BICADA NO PÊSSEGO
Dia desses, quando eu retornava da labuta cotidiana, perambulando a rua que liga à Santa Maria de Jetibá, já próximo a minha residência temporária adentrei o recinto de um pequeno hortifruti pela primeira vez. Fui espionar a variedade de produtos, a qualidade do que estava exposto e uma fruta com fina casca peludinha, de forma estranhamente arredondada, com um apêndice na sua porção inferior, fitou meus olhos assanhadamente. Devido minhas experiências nada boas em comprar pêssego, fiquei receoso, em um primeiro momento, de levar para casa aquelas frutinhas tão charmosas por sua aparência. Mas e o conteúdo? Nessa dúvida cabal, regressei à atividade de perícia pelas bancadas do estabelecimento buscando outros olhares ousados, formas peculiares, cores chamativas e odores incomuns.
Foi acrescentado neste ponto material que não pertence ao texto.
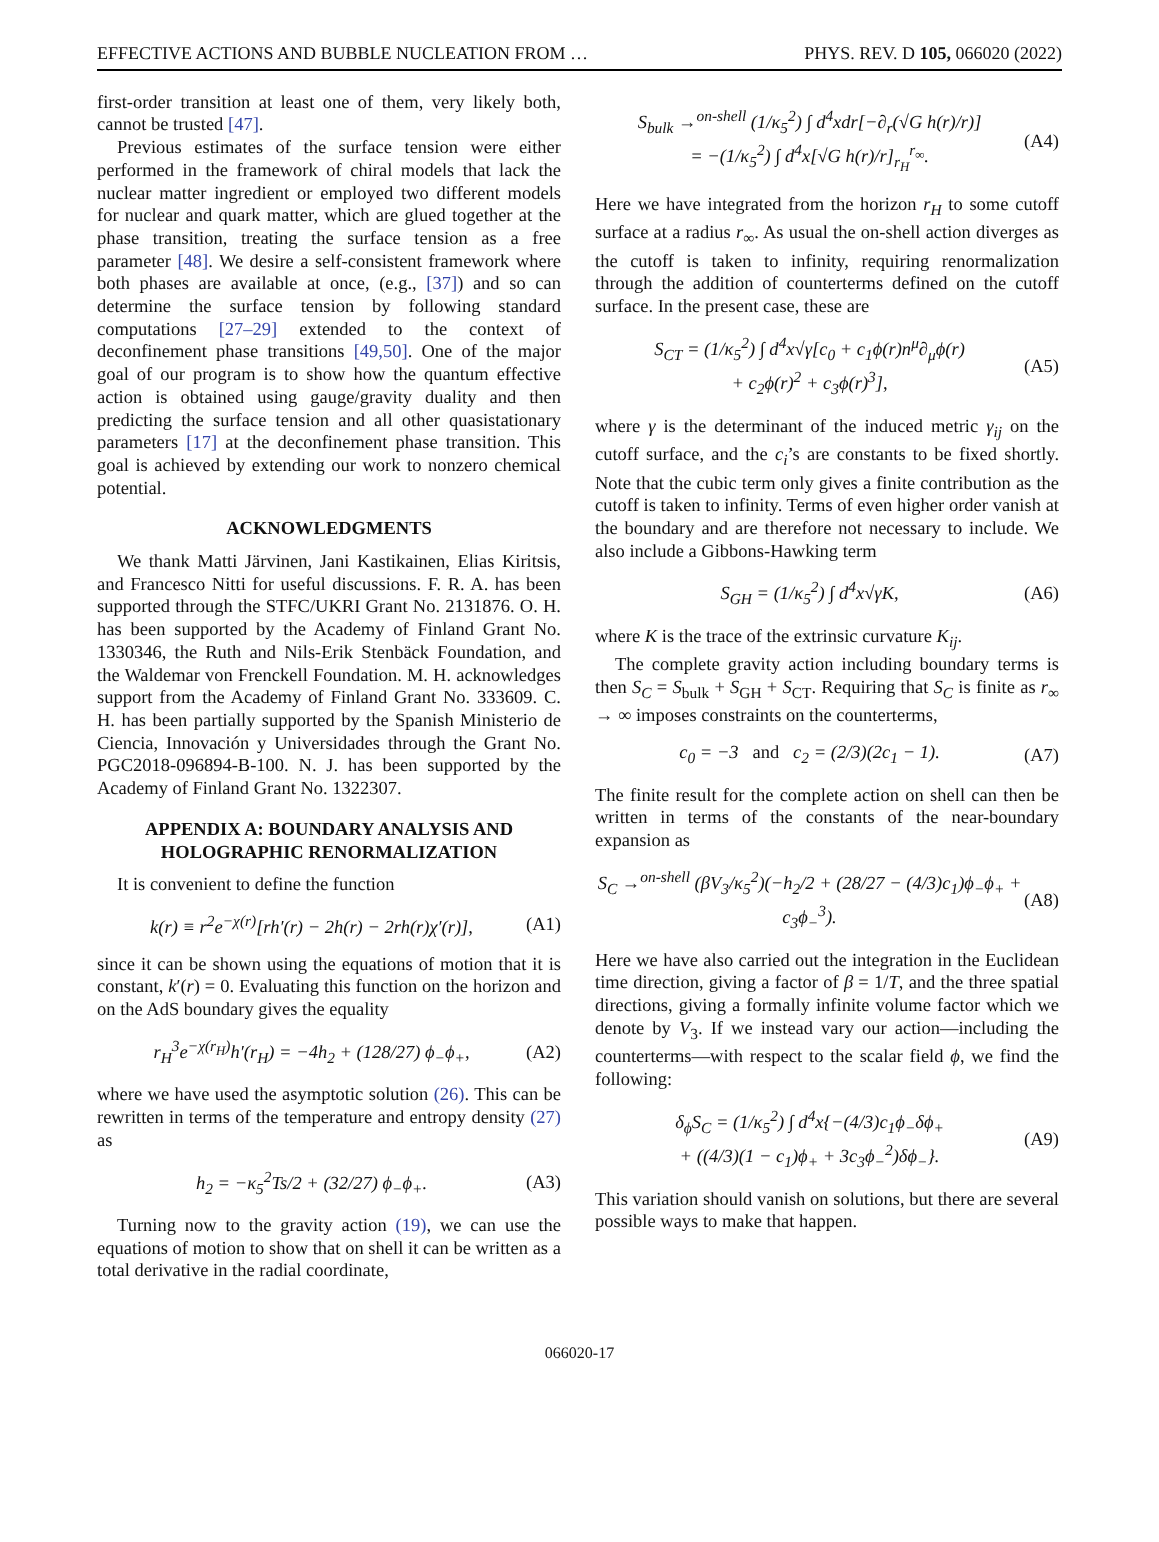EFFECTIVE ACTIONS AND BUBBLE NUCLEATION FROM … PHYS. REV. D 105, 066020 (2022)
first-order transition at least one of them, very likely both, cannot be trusted [47].
Previous estimates of the surface tension were either performed in the framework of chiral models that lack the nuclear matter ingredient or employed two different models for nuclear and quark matter, which are glued together at the phase transition, treating the surface tension as a free parameter [48]. We desire a self-consistent framework where both phases are available at once, (e.g., [37]) and so can determine the surface tension by following standard computations [27–29] extended to the context of deconfinement phase transitions [49,50]. One of the major goal of our program is to show how the quantum effective action is obtained using gauge/gravity duality and then predicting the surface tension and all other quasistationary parameters [17] at the deconfinement phase transition. This goal is achieved by extending our work to nonzero chemical potential.
ACKNOWLEDGMENTS
We thank Matti Järvinen, Jani Kastikainen, Elias Kiritsis, and Francesco Nitti for useful discussions. F. R. A. has been supported through the STFC/UKRI Grant No. 2131876. O. H. has been supported by the Academy of Finland Grant No. 1330346, the Ruth and Nils-Erik Stenbäck Foundation, and the Waldemar von Frenckell Foundation. M. H. acknowledges support from the Academy of Finland Grant No. 333609. C. H. has been partially supported by the Spanish Ministerio de Ciencia, Innovación y Universidades through the Grant No. PGC2018-096894-B-100. N. J. has been supported by the Academy of Finland Grant No. 1322307.
APPENDIX A: BOUNDARY ANALYSIS AND HOLOGRAPHIC RENORMALIZATION
It is convenient to define the function
k(r) ≡ r<sup>2</sup>e<sup>−χ(r)</sup>[rh′(r) − 2h(r) − 2rh(r)χ′(r)], (A1)
since it can be shown using the equations of motion that it is constant, k′(r) = 0. Evaluating this function on the horizon and on the AdS boundary gives the equality
r<sub>H</sub><sup>3</sup>e<sup>−χ(r<sub>H</sub>)</sup>h′(r<sub>H</sub>) = −4h<sub>2</sub> + (128/27) ϕ<sub>−</sub>ϕ<sub>+</sub>, (A2)
where we have used the asymptotic solution (26). This can be rewritten in terms of the temperature and entropy density (27) as
h<sub>2</sub> = −κ<sub>5</sub><sup>2</sup>Ts/2 + (32/27) ϕ<sub>−</sub>ϕ<sub>+</sub>. (A3)
Turning now to the gravity action (19), we can use the equations of motion to show that on shell it can be written as a total derivative in the radial coordinate,
S<sub>bulk</sub> →<sup>on-shell</sup> (1/κ<sub>5</sub><sup>2</sup>) ∫ d<sup>4</sup>xdr[−∂<sub>r</sub>(√G h(r)/r)]
= −(1/κ<sub>5</sub><sup>2</sup>) ∫ d<sup>4</sup>x[√G h(r)/r]<sub>r<sub>H</sub></sub><sup>r<sub>∞</sub></sup>. (A4)
Here we have integrated from the horizon r<sub>H</sub> to some cutoff surface at a radius r<sub>∞</sub>. As usual the on-shell action diverges as the cutoff is taken to infinity, requiring renormalization through the addition of counterterms defined on the cutoff surface. In the present case, these are
S<sub>CT</sub> = (1/κ<sub>5</sub><sup>2</sup>) ∫ d<sup>4</sup>x√γ[c<sub>0</sub> + c<sub>1</sub>ϕ(r)n<sup>μ</sup>∂<sub>μ</sub>ϕ(r)
+ c<sub>2</sub>ϕ(r)<sup>2</sup> + c<sub>3</sub>ϕ(r)<sup>3</sup>], (A5)
where γ is the determinant of the induced metric γ<sub>ij</sub> on the cutoff surface, and the c<sub>i</sub>’s are constants to be fixed shortly. Note that the cubic term only gives a finite contribution as the cutoff is taken to infinity. Terms of even higher order vanish at the boundary and are therefore not necessary to include. We also include a Gibbons-Hawking term
S<sub>GH</sub> = (1/κ<sub>5</sub><sup>2</sup>) ∫ d<sup>4</sup>x√γK, (A6)
where K is the trace of the extrinsic curvature K<sub>ij</sub>.
The complete gravity action including boundary terms is then S<sub>C</sub> = S<sub>bulk</sub> + S<sub>GH</sub> + S<sub>CT</sub>. Requiring that S<sub>C</sub> is finite as r<sub>∞</sub> → ∞ imposes constraints on the counterterms,
c<sub>0</sub> = −3 and c<sub>2</sub> = (2/3)(2c<sub>1</sub> − 1). (A7)
The finite result for the complete action on shell can then be written in terms of the constants of the near-boundary expansion as
S<sub>C</sub> →<sup>on-shell</sup> (βV<sub>3</sub>/κ<sub>5</sub><sup>2</sup>)(−h<sub>2</sub>/2 + (28/27 − (4/3)c<sub>1</sub>)ϕ<sub>−</sub>ϕ<sub>+</sub> + c<sub>3</sub>ϕ<sub>−</sub><sup>3</sup>). (A8)
Here we have also carried out the integration in the Euclidean time direction, giving a factor of β = 1/T, and the three spatial directions, giving a formally infinite volume factor which we denote by V<sub>3</sub>. If we instead vary our action—including the counterterms—with respect to the scalar field ϕ, we find the following:
δ<sub>ϕ</sub>S<sub>C</sub> = (1/κ<sub>5</sub><sup>2</sup>) ∫ d<sup>4</sup>x{−(4/3)c<sub>1</sub>ϕ<sub>−</sub>δϕ<sub>+</sub>
+ ((4/3)(1 − c<sub>1</sub>)ϕ<sub>+</sub> + 3c<sub>3</sub>ϕ<sub>−</sub><sup>2</sup>)δϕ<sub>−</sub>}. (A9)
This variation should vanish on solutions, but there are several possible ways to make that happen.
066020-17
Não encontrando nada que chamasse atenção pelas prateleiras, retornei ainda confuso ao balcão onde permaneciam sossegados os pêssegos. Carinhosamente apalpei aquela pele macia, senti uma rigidez na medida, inalei aquele odor de fruta ainda “de vez”. Analisei todas aquelas sensações – tato e olfato aguçados – e com base na minha estatística sensorial resolvi levar para casa uma meia dúzia daquela fruta. Paguei a conta batida na balança e caminhei alguns metros até o prédio que resido. Ganhei a escadaria e, no último piso, entrei na minha humilde residência ansioso para descobrir o universo de sabores daquela fruta.
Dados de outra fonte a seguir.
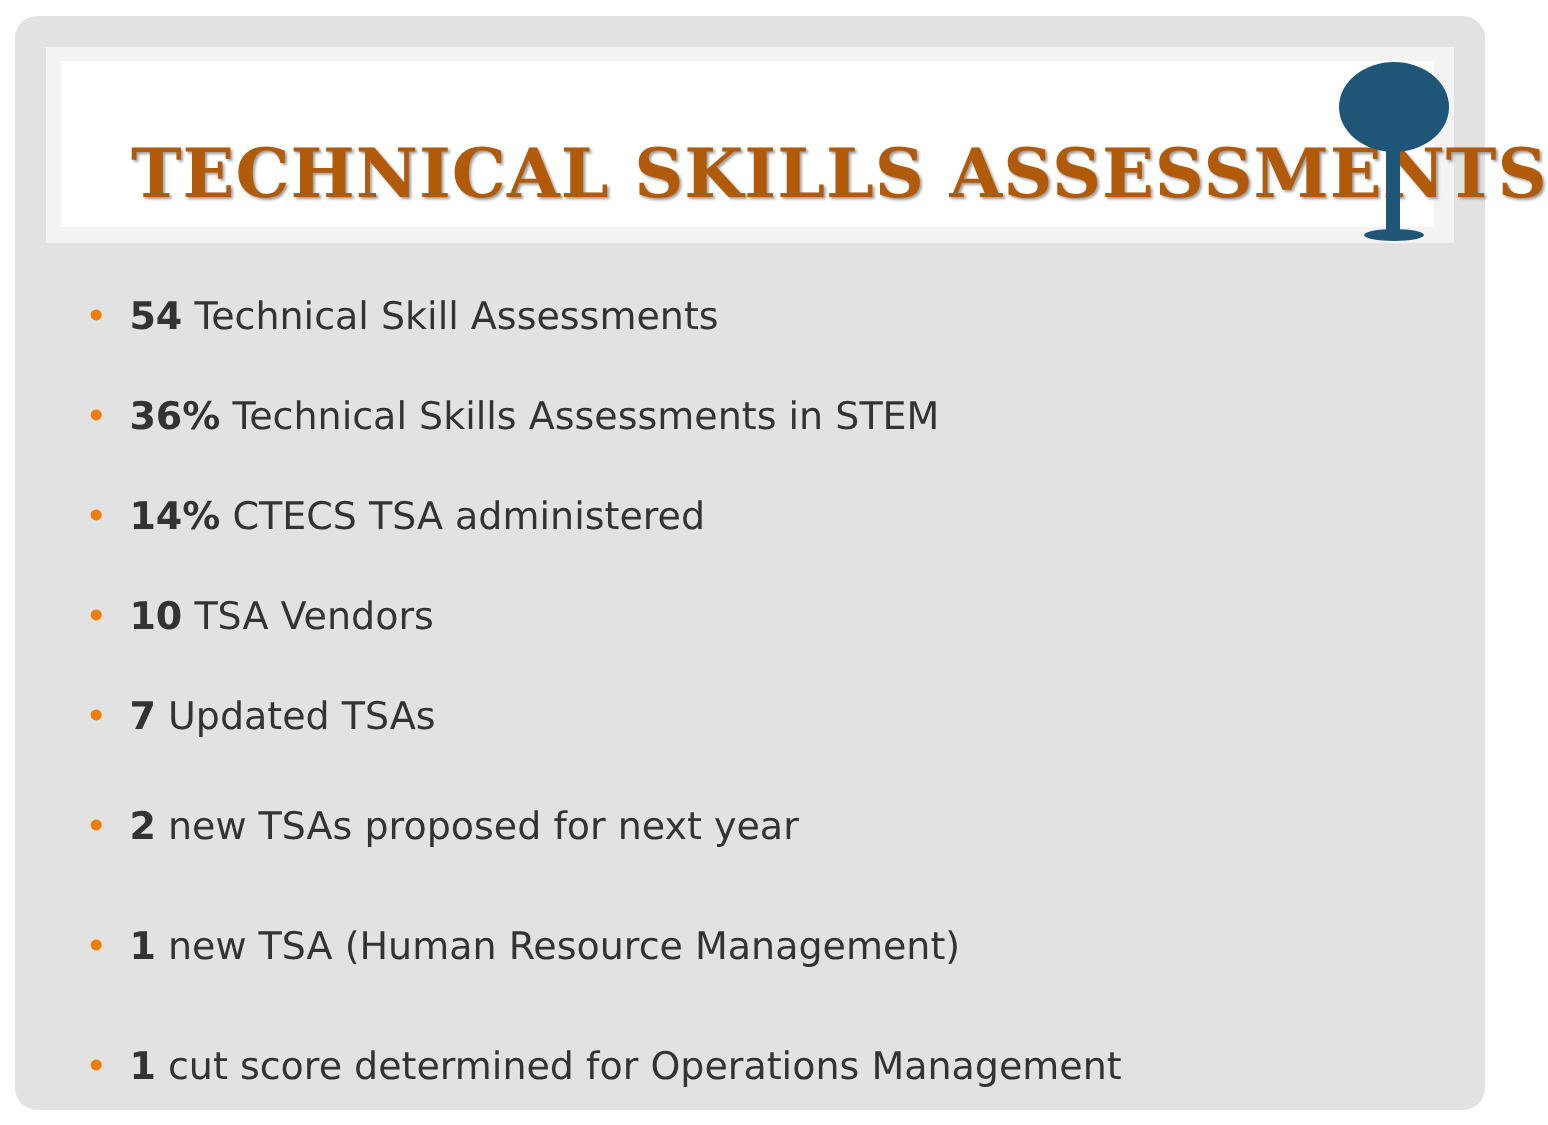TECHNICAL SKILLS ASSESSMENTS
• 54 Technical Skill Assessments
• 36% Technical Skills Assessments in STEM
• 14% CTECS TSA administered
• 10 TSA Vendors
• 7 Updated TSAs
• 2 new TSAs proposed for next year
• 1 new TSA (Human Resource Management)
• 1 cut score determined for Operations Management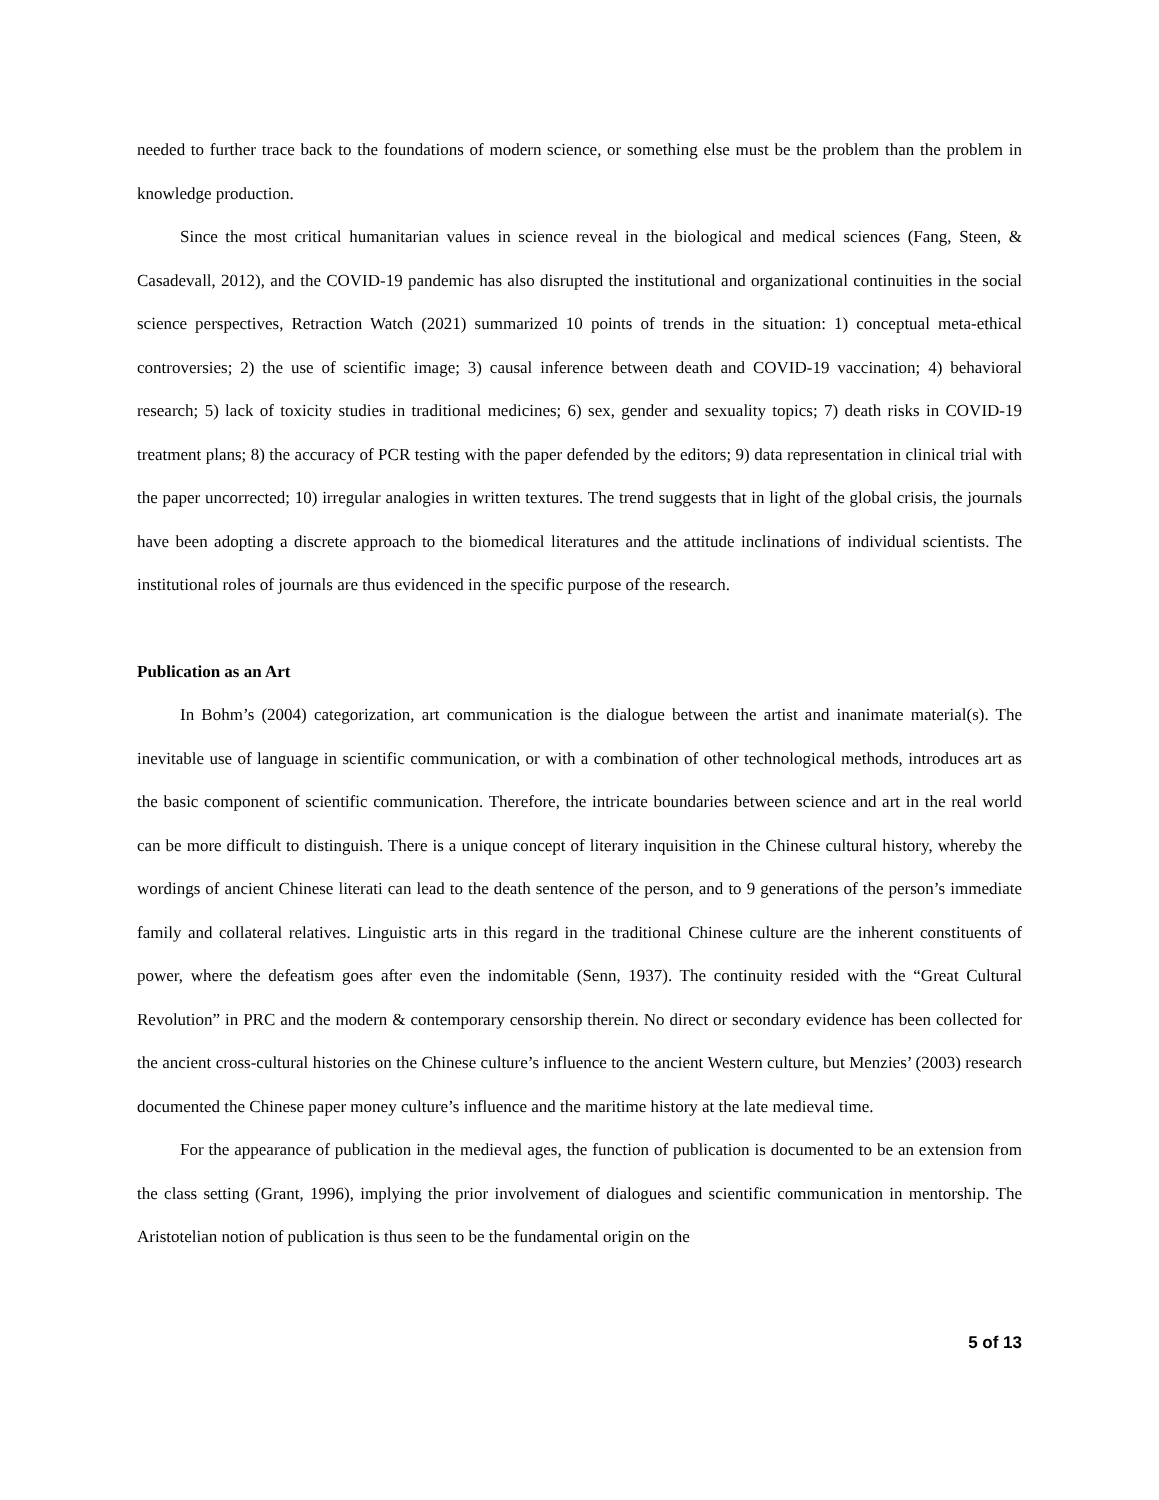needed to further trace back to the foundations of modern science, or something else must be the problem than the problem in knowledge production.
Since the most critical humanitarian values in science reveal in the biological and medical sciences (Fang, Steen, & Casadevall, 2012), and the COVID-19 pandemic has also disrupted the institutional and organizational continuities in the social science perspectives, Retraction Watch (2021) summarized 10 points of trends in the situation: 1) conceptual meta-ethical controversies; 2) the use of scientific image; 3) causal inference between death and COVID-19 vaccination; 4) behavioral research; 5) lack of toxicity studies in traditional medicines; 6) sex, gender and sexuality topics; 7) death risks in COVID-19 treatment plans; 8) the accuracy of PCR testing with the paper defended by the editors; 9) data representation in clinical trial with the paper uncorrected; 10) irregular analogies in written textures. The trend suggests that in light of the global crisis, the journals have been adopting a discrete approach to the biomedical literatures and the attitude inclinations of individual scientists. The institutional roles of journals are thus evidenced in the specific purpose of the research.
Publication as an Art
In Bohm’s (2004) categorization, art communication is the dialogue between the artist and inanimate material(s). The inevitable use of language in scientific communication, or with a combination of other technological methods, introduces art as the basic component of scientific communication. Therefore, the intricate boundaries between science and art in the real world can be more difficult to distinguish. There is a unique concept of literary inquisition in the Chinese cultural history, whereby the wordings of ancient Chinese literati can lead to the death sentence of the person, and to 9 generations of the person’s immediate family and collateral relatives. Linguistic arts in this regard in the traditional Chinese culture are the inherent constituents of power, where the defeatism goes after even the indomitable (Senn, 1937). The continuity resided with the “Great Cultural Revolution” in PRC and the modern & contemporary censorship therein. No direct or secondary evidence has been collected for the ancient cross-cultural histories on the Chinese culture’s influence to the ancient Western culture, but Menzies’ (2003) research documented the Chinese paper money culture’s influence and the maritime history at the late medieval time.
For the appearance of publication in the medieval ages, the function of publication is documented to be an extension from the class setting (Grant, 1996), implying the prior involvement of dialogues and scientific communication in mentorship. The Aristotelian notion of publication is thus seen to be the fundamental origin on the
5 of 13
Antes mesmo de despejar os pêssegos na fruteira, ao acaso apanhei um deles da sacola para tirar a prova real daquele assanhamento descabido na prateleira do hortifruti. Lavei-o delicadamente em água corrente e, imediatamente após a higienização, de olhos bem fechados, dei uma mordida bem cravada naquela fruta, rasgando a pele macia e adentrando os limites da polpa carnosa que salivava pela minha boca. Os receptores sensoriais da gustação presentes na minha língua informavam desvairados ao meu cérebro aquele alto teor fruitivo. Meus olhos, já abertos, repuxavam para cima devido àquela mistura certeira de doce e azedo no corpo daquela fruta. Nunca havia apreciado um pêssego tão saboroso quanto esse. A vontade era de provar mais um, entretanto não tive esse novo prazer. Segurei-me para só no dia de amanhã me esbaldar pelo oceano de gostosura daquela fruta.
Realmente, todo aquele frenesi pessegueiro, pelos balcões do hortifruti, foi uma previsão de um deleite inigualável ao entardecer. Devido à falta de sorte não topei mais com aqueles olhares nada arredios.